What is needed: Please rewrite the rows starting at the first one and ending at the one containing "0.694697, -0.409268, 0.799108]]", replacing "Decimals" with "Precision" and keeping everything else unchanged. Leave the pictures out of your answer.

[[ Raw data open ]]

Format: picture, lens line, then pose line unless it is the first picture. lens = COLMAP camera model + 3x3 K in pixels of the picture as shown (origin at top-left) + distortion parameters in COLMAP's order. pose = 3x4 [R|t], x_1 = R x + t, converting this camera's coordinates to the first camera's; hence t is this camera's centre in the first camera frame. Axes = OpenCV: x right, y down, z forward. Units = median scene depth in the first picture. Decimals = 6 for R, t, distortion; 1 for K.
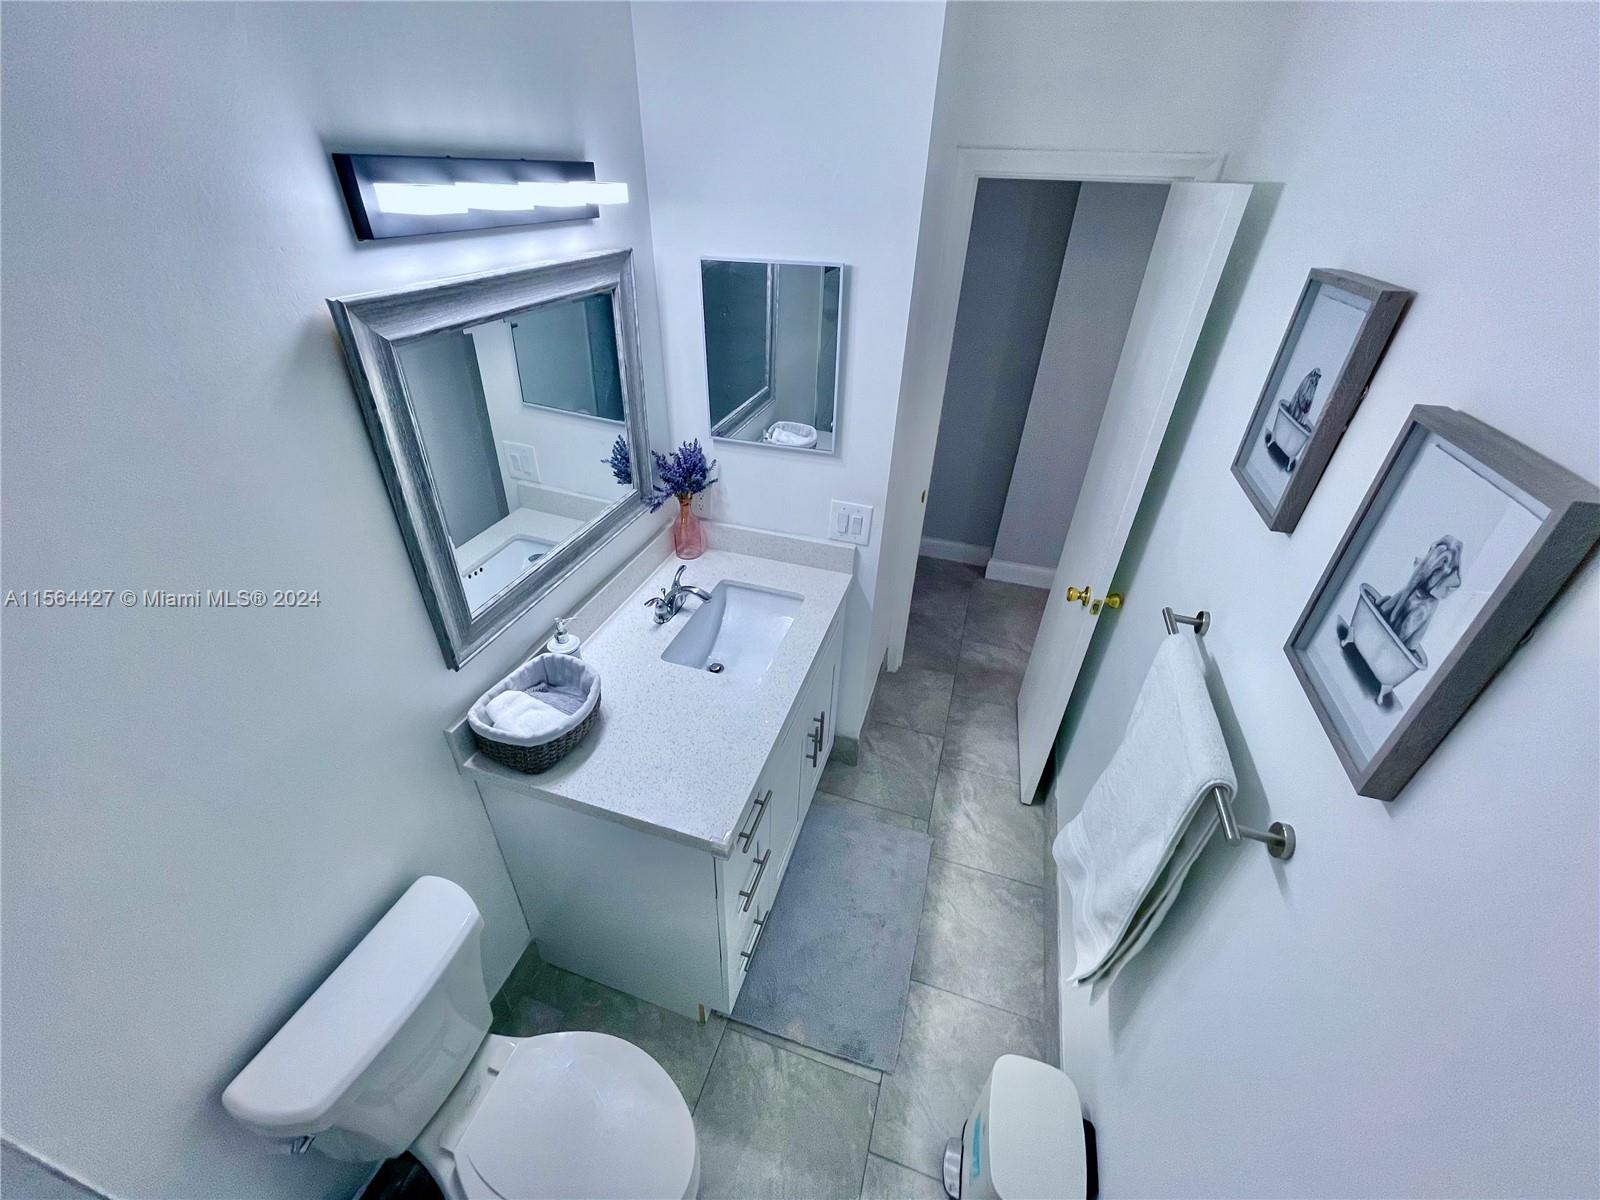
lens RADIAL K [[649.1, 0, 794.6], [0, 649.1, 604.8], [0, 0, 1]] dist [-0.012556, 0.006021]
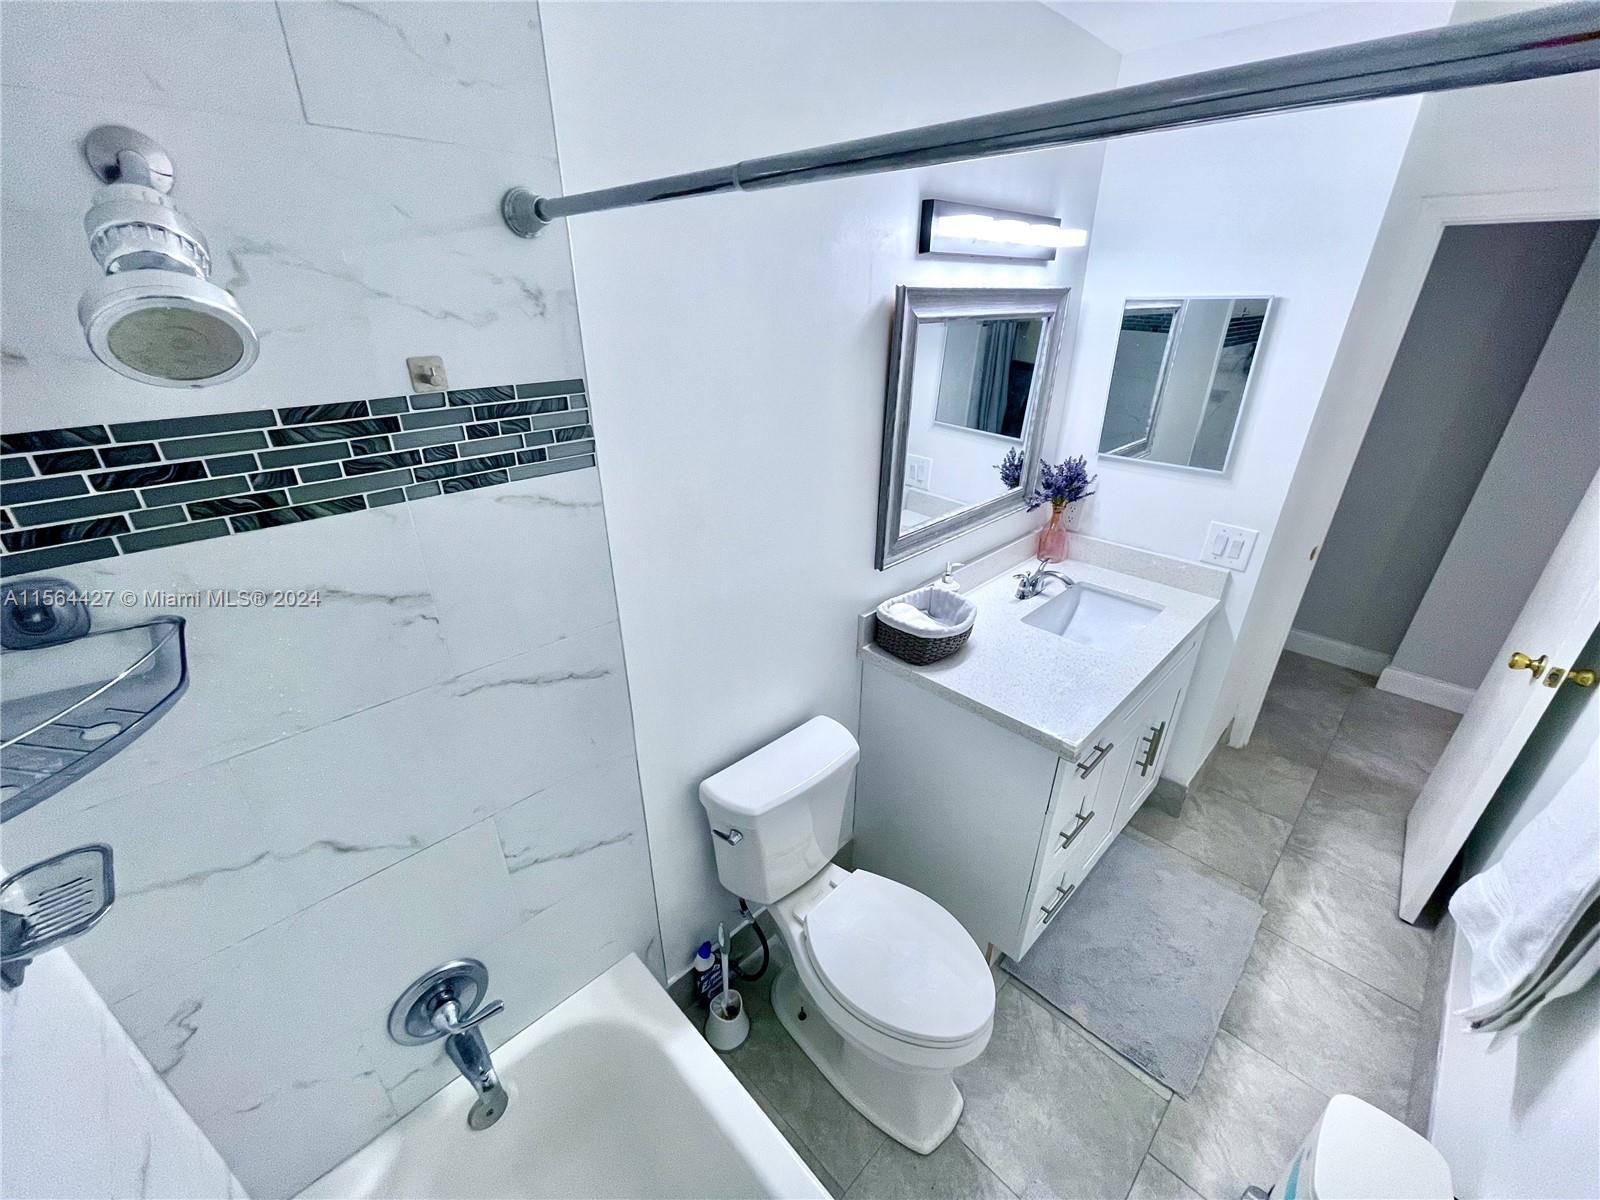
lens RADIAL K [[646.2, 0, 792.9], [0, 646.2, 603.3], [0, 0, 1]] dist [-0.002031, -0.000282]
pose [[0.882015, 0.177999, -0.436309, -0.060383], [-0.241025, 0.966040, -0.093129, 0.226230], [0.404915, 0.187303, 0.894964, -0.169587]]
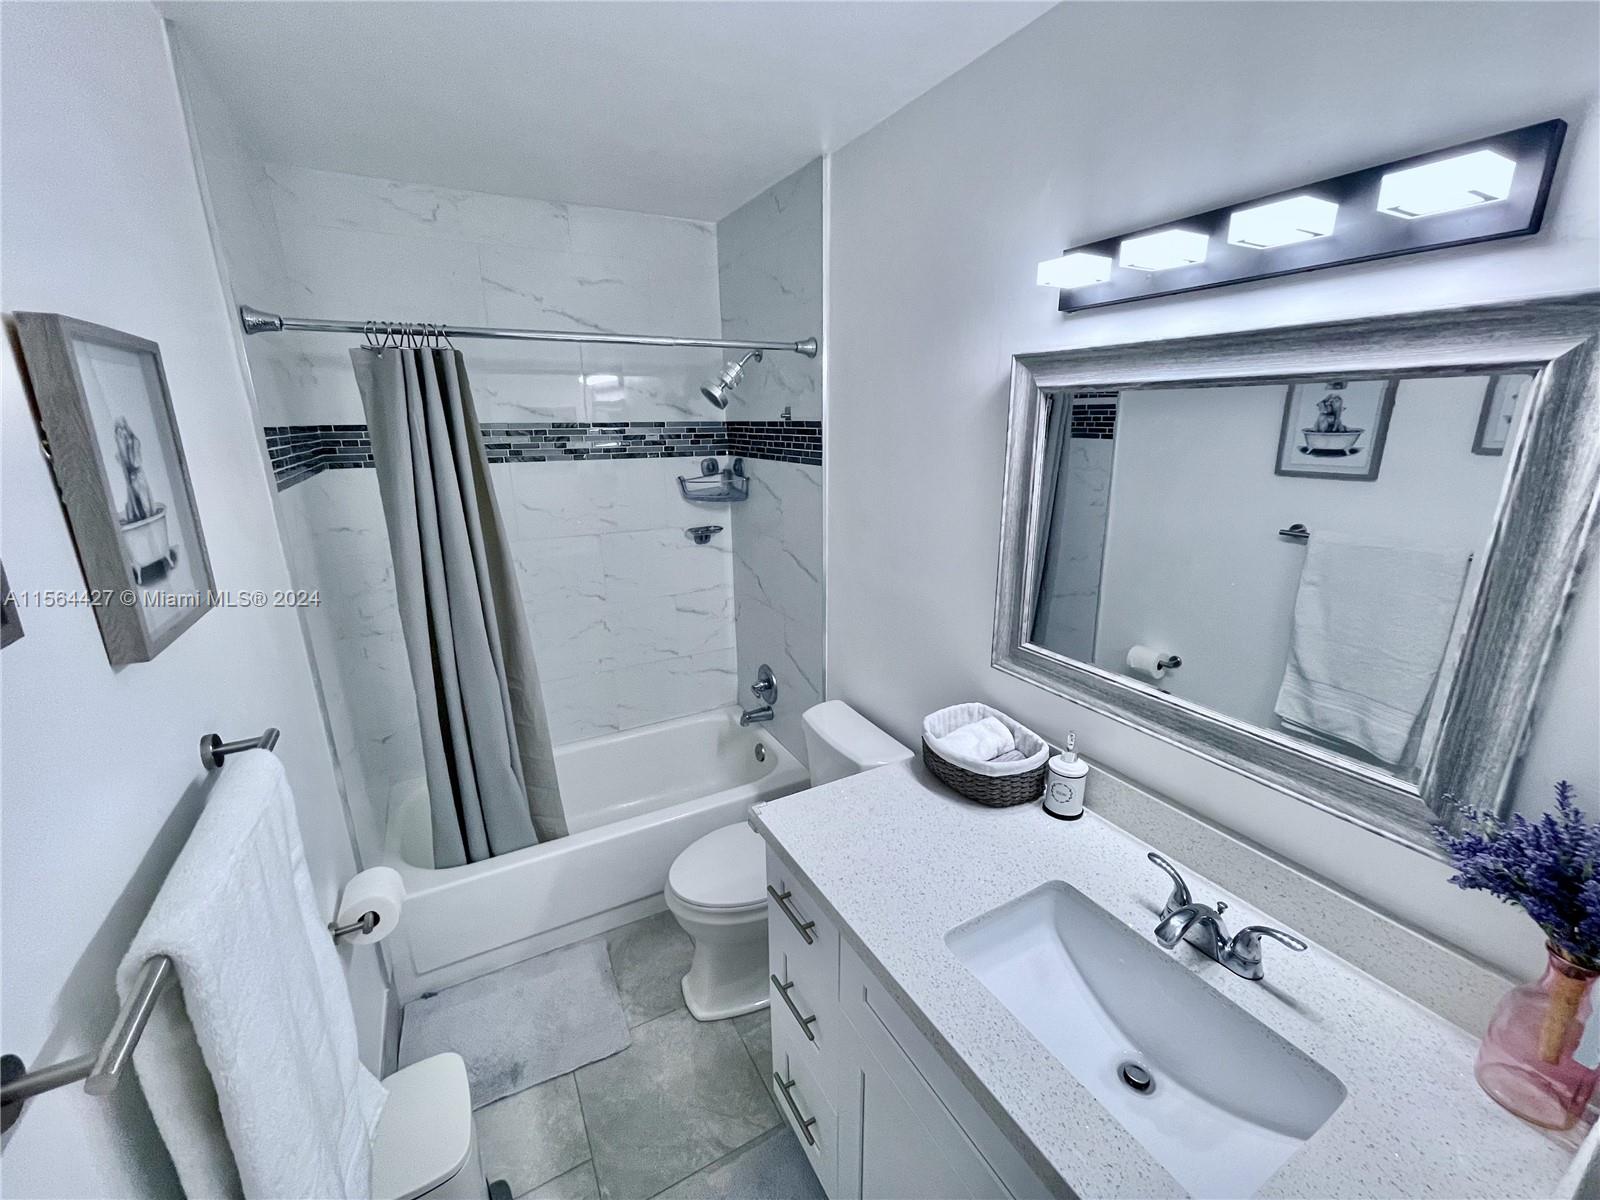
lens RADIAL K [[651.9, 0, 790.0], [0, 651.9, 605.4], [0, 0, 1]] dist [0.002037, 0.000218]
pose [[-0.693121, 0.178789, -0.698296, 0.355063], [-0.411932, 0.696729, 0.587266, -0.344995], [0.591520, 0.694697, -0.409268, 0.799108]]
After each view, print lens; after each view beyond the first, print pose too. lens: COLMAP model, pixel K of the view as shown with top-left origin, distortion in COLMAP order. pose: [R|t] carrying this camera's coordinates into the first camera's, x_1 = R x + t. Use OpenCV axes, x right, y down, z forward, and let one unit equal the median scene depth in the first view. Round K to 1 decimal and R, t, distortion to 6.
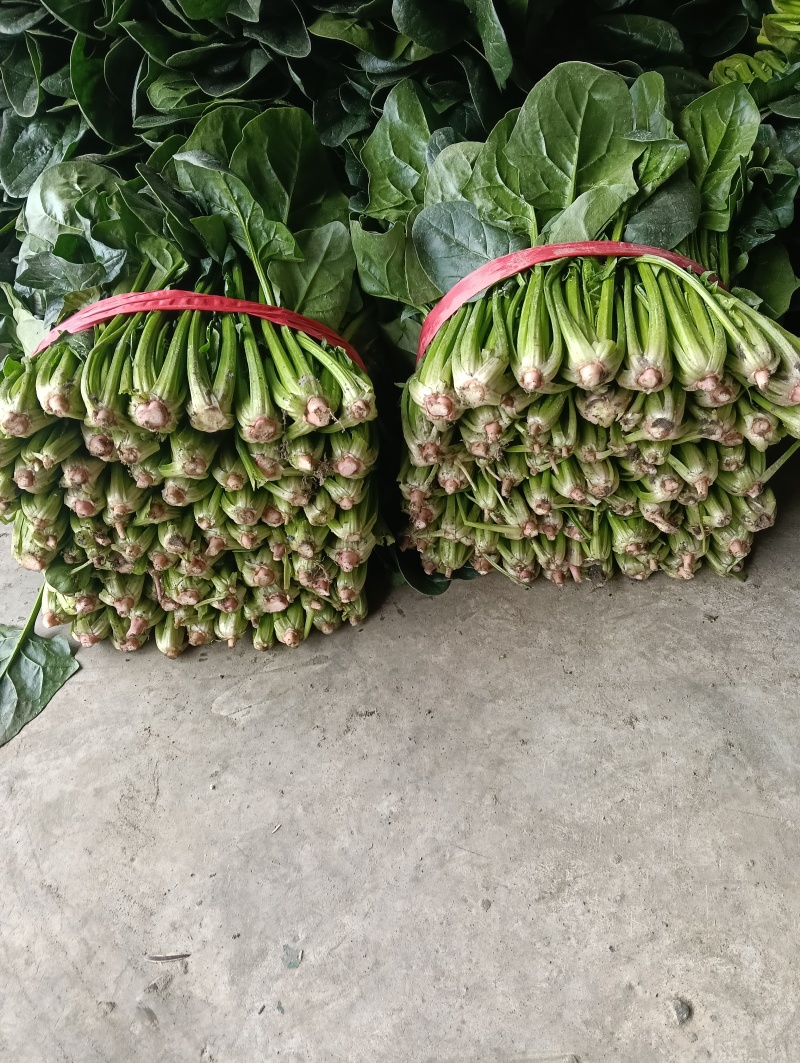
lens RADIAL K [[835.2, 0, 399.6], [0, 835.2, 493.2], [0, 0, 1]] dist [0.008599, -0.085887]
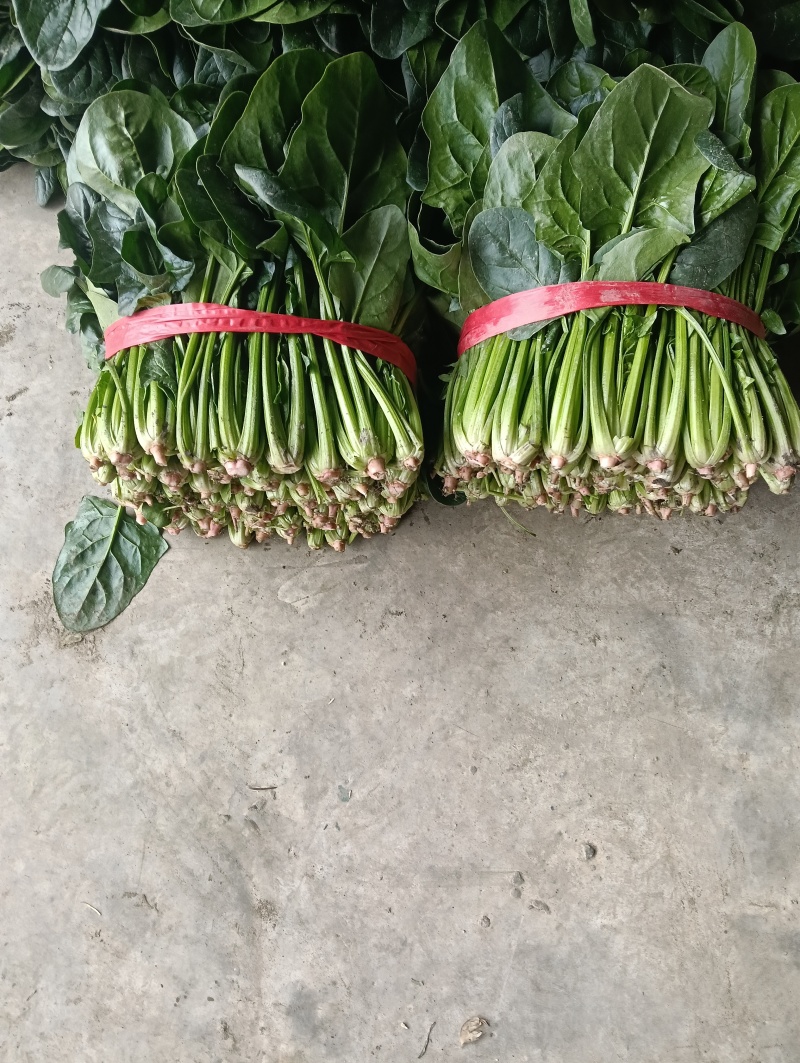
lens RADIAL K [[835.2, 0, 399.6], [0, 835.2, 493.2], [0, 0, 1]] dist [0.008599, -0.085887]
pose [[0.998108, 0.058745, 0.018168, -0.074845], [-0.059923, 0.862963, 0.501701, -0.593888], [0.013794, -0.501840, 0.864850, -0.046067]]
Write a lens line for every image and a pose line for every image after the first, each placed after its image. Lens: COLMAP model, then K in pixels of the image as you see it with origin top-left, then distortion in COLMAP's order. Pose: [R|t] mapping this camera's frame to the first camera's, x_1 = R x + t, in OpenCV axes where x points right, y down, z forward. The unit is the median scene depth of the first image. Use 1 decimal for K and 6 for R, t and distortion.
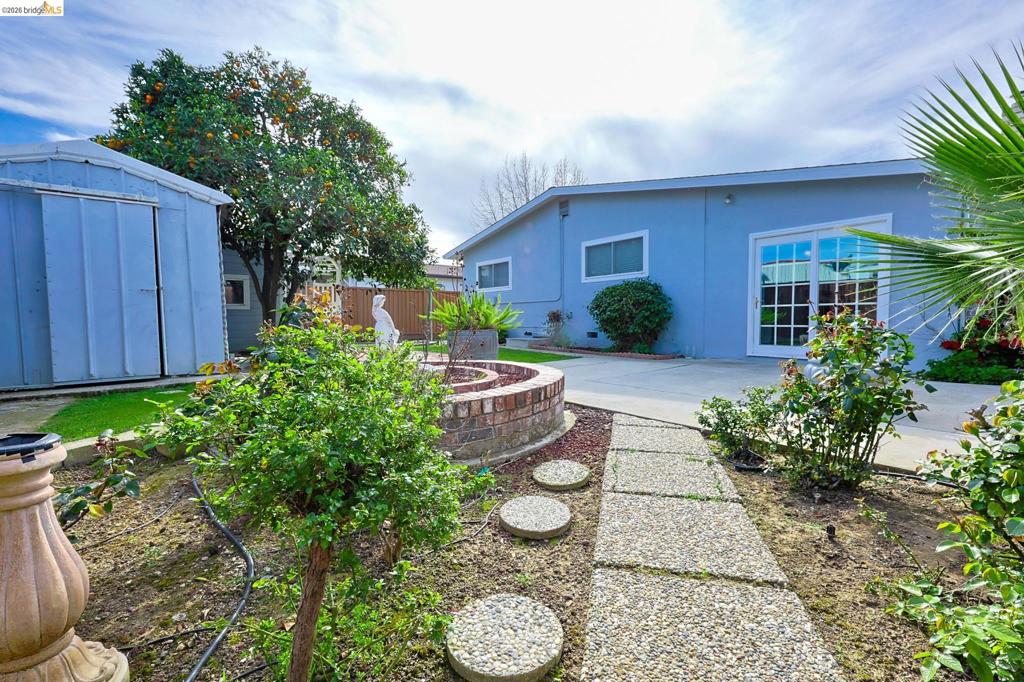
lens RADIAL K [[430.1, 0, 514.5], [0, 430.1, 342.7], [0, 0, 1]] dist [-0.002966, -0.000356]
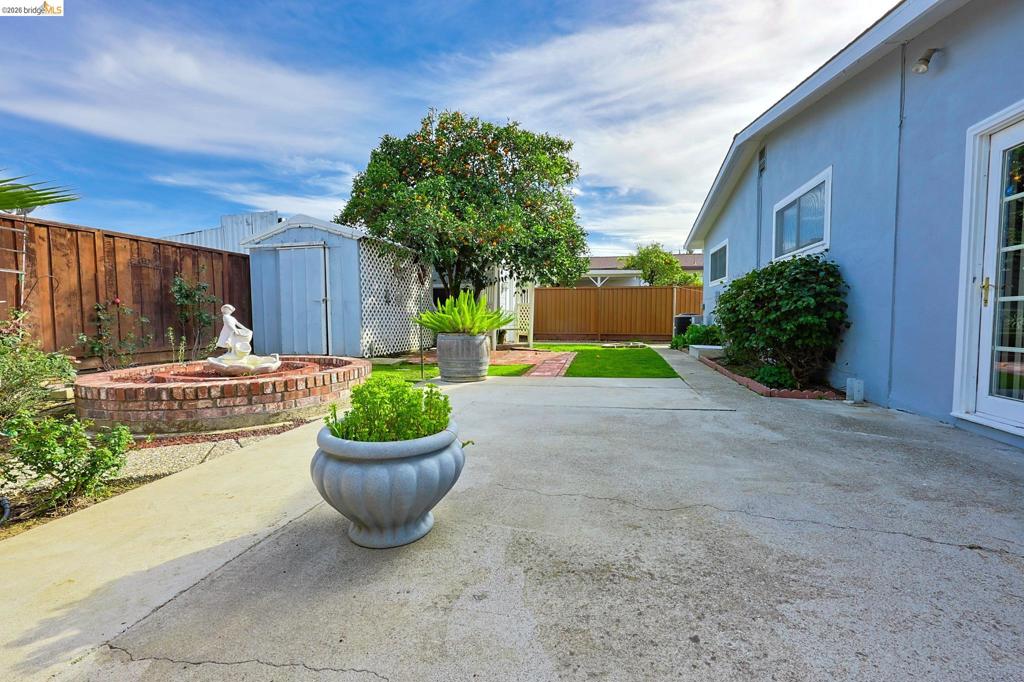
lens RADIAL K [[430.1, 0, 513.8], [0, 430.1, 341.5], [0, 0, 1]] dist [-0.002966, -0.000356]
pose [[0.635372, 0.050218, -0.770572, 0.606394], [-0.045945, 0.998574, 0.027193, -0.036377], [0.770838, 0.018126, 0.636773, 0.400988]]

[[ Raw data closed ]]

Your solution:
Format: picture, lens line, then pose line unless it is the first picture. lens = COLMAP camera model + 3x3 K in pixels of the picture as shown (origin at top-left) + distortion parameters in COLMAP's order. pose = 3x4 [R|t], x_1 = R x + t, converting this camera's coordinates to the first camera's; hence t is this camera's centre in the first camera frame. Axes = OpenCV: x right, y down, z forward. Units = median scene depth in the first picture. Precision = 6 for R, t, distortion; 1 for K.
lens RADIAL K [[649.1, 0, 794.6], [0, 649.1, 604.8], [0, 0, 1]] dist [-0.012556, 0.006021]
lens RADIAL K [[646.2, 0, 792.9], [0, 646.2, 603.3], [0, 0, 1]] dist [-0.002031, -0.000282]
pose [[0.882015, 0.177999, -0.436309, -0.060383], [-0.241025, 0.966040, -0.093129, 0.226230], [0.404915, 0.187303, 0.894964, -0.169587]]
lens RADIAL K [[651.9, 0, 790.0], [0, 651.9, 605.4], [0, 0, 1]] dist [0.002037, 0.000218]
pose [[-0.693121, 0.178789, -0.698296, 0.355063], [-0.411932, 0.696729, 0.587266, -0.344995], [0.591520, 0.694697, -0.409268, 0.799108]]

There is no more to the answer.